Cooperative Institute for Research in the Atmosphere (CIRA), Colorado State University, Fort Collins, CO 80521; 303-515-9817, E-mail: david.f.baker@colostate.edu

The dense spatial and temporal coverage provided by CO2-sensing satellites such as the Orbiting Carbon Observatory (OCO-2) opens the possibility of estimating regional carbon fluxes for that part of the globe not well-covered by in situ monitoring sites – e.g. the tropics and south.  Estimating accurate fluxes in the presence of retrieval biases, on top of the usual errors due to transport and inversion details, is challenging.  However, by looking across multiple inversion setups, each using different transport models, meteorological drivers, assumed a priori fluxes and statistics, and inversion methods, and by controlling the data and data uncertainties used, the influence of these different variables may be understood.  Over a dozen different inversion groups have participated in a model intercomparison using version 10 of the OCO-2 column CO2 data.  Different experiments using subsets of the data (in situ = IS, land nadir + land glint = LNLG, ocean glint = OG) in various conbinations have been performed to help assess relative biases between data types.  Comparisons to independent data (upward-looking spectrometers from the TCCON network, aircraft campaign data, AirCore) as well as in situ and OCO-2 data withheld from the inversions, are used to evaluate the results. 
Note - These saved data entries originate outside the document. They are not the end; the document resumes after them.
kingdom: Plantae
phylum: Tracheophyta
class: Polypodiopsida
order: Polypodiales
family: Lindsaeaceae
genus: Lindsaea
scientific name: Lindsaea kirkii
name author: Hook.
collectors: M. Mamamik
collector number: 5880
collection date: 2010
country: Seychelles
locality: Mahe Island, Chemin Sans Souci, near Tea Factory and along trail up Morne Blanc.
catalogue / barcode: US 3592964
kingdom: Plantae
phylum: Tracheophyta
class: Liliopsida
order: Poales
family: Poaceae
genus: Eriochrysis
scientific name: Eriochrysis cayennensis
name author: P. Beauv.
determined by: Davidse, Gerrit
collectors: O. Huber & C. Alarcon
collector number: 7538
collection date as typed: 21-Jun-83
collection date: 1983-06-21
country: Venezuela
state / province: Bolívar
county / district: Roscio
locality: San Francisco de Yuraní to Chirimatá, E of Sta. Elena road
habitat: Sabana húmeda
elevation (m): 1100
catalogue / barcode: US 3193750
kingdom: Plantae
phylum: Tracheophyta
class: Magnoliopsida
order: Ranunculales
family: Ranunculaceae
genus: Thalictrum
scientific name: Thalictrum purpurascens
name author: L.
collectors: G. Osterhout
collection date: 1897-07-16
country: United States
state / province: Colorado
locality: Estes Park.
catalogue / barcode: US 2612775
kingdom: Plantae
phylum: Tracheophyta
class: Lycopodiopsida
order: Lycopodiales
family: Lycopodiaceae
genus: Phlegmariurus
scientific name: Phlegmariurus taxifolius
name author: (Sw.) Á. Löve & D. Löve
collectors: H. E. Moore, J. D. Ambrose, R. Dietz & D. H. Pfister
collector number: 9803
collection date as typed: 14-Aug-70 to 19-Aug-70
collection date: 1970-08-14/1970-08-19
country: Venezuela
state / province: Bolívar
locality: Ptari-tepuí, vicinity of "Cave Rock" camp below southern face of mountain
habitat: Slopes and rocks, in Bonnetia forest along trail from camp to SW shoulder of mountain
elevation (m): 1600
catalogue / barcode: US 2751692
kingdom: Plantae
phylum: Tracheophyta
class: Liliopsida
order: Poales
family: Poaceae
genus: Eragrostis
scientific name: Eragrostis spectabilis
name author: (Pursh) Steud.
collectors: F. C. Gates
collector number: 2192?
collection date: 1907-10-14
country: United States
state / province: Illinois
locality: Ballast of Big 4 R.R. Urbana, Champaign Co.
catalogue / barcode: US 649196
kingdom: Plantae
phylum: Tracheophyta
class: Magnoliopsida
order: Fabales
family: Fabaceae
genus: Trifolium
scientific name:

Figure 1 shows the impact the OCO-2 LNLG data have on the inversions, in terms of the 6-year average fluxes across 2015-2020 from the model intercomparison project (MIP).  Broad agreement down to regional scales is seen across over half the models in the MIP.  This agreement suggests that modeling errors will not get in the way of estimating long term carbon sources and sinks from the satellite data: such estimates may be used for emissions treaty verification purposes, for example in the 2023 Global Stocktake.

Figure 1

Figure 1. The change in CO2 flux [gC  m-2 year-1] from that given by the in situ data that is driven by the use of land nadir + land glint (LNLG) data by twelve different OCO-2 v10 MIP inversion groups, expressed as the difference in 6-year (2015-2020) average flux between the LNLGIS and IS flux inversion experiments.  Similar regional patterns are obtained for tropical America, north Africa, and southeastern Asia (see the black boxes in the CAMS panel at top) for the top half of the models.